Why I measure any of it
I’m not skeptical of Machine Learning and computational models because I think they’re useless. I’m skeptical because most of what’s being sold right now is a marketing-driven cash grab in search of a purpose. A language model will hand you a confident, well-formatted answer whether or not it’s correct. That’s the failure mode that matters, because it’s the one you don’t notice: a few good runs on a bad assumption, and the thing sails along producing plausible output until the day it’s expensively wrong.
So measuring isn’t a virtue I tacked on. It’s the only thing that tells me whether the pipeline is helping or just burning tokens and looking busy.

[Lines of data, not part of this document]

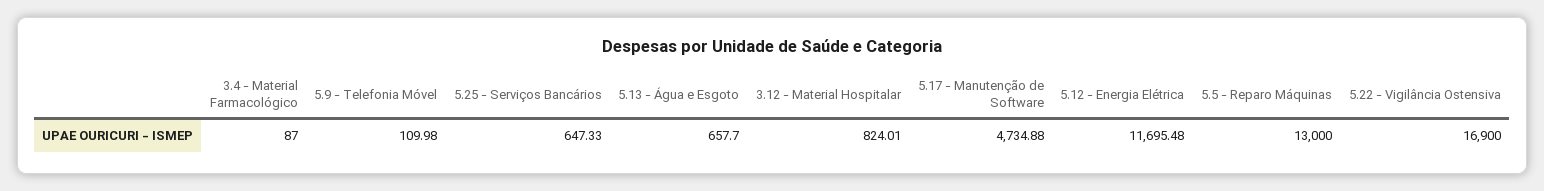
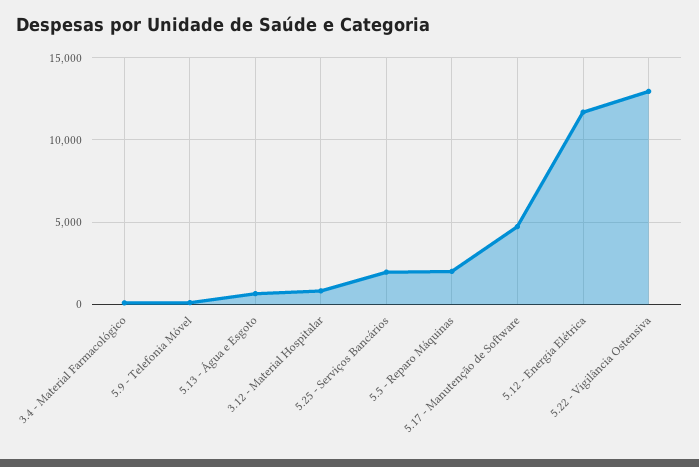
  {
    "3.4 - Material Farmacológico": 87,
    "5.9 - Telefonia Móvel": 109.98,
-   "5.25 - Serviços Bancários": 647.33,
+   "5.25 - Serviços Bancários": 2000,
    "5.13 - Água e Esgoto": 657.7,
    "3.12 - Material Hospitalar": 824.01,
    "5.17 - Manutenção de Software": 4734.88,
    "5.12 - Energia Elétrica": 11695.48,
-   "5.5 - Reparo Máquinas": 13000,
+   "5.5 - Reparo Máquinas": 2000,
-   "5.22 - Vigilância Ostensiva": 16900
+   "5.22 - Vigilância Ostensiva": 13000
  }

Blind fixtures, many models
A set of fixtures, each a full investigation with a known-good answer worked out by hand. The pipeline runs them blind: it doesn’t know it’s being tested, and the grading compares its structured output against the known answer field by field, so “sounded confident” earns nothing. Same fixtures, run against every model I’m considering, so the scores are comparable.
Running it often is the other half. A model that scored well last month can degrade after a provider update, and a fixture suite you actually run is the only thing that catches that before a user does.
Local versus cloud
The evals exist to answer a specific, boring, important question: what’s the smallest, cheapest model that can do each job well enough? Sending every step to a frontier cloud model is the easy choice and the wasteful one. It costs more, it’s slower, and it hands your data to someone else’s hardware when a model running on yours would have done fine.
So the work gets right-sized. Plotting the scores by task makes the call obvious:
| Task | Local 8B | Local 70B | Cloud frontier |
|---|---|---|---|
| Source extraction (Zendesk, Jira) | 0.94 | 0.97 | 0.98 |
| Cross-source correlation | 0.71 | 0.88 | 0.95 |
| Final verdict + confidence | 0.66 | 0.90 | 0.96 |
(Illustrative — synthetic scores.)
Read that and the decision becomes simple. Pulling and summarizing a single source is easy enough that a small local model does it for nearly free; correlation and the final verdict are where judgment lives, so those earn the bigger model. You can only make the trade deliberately once you’ve measured it.
What the rigor buys
Mostly it means I find out when something breaks before a user does — a regression trips the eval, not the person whose investigation it got wrong. The rest follows from the same scores: I ship because I’ve seen them, and I swap a model the day a cheaper one clears the bar.
Generalizing it
None of this is specific to investigations, or to the six tools I happened to wire up. The pattern is the portable part. Swap the sources and it’s a different system doing the same work.
I built it because it saves me real time. I’m writing it down because the thinking transfers, and maybe it saves you some.
A few questions I get
Isn’t all the measuring overkill? It would be, if the cost of being wrong were small. For anything a team acts on, the cheap part is running the eval and the expensive part is the silent failure you ship without one.
Why not just one big, capable model with a long prompt? Because it drifts, and because it’s the most expensive way to do the easy work. Small specialized agents are more predictable and cheaper to rerun, and they let you spend the big model only where judgment actually lives.
Why bother with local models at all? Cost, speed, and not handing your data to someone else’s hardware when you don’t have to. The evals are what tell you which jobs a local model can take without anyone noticing the difference.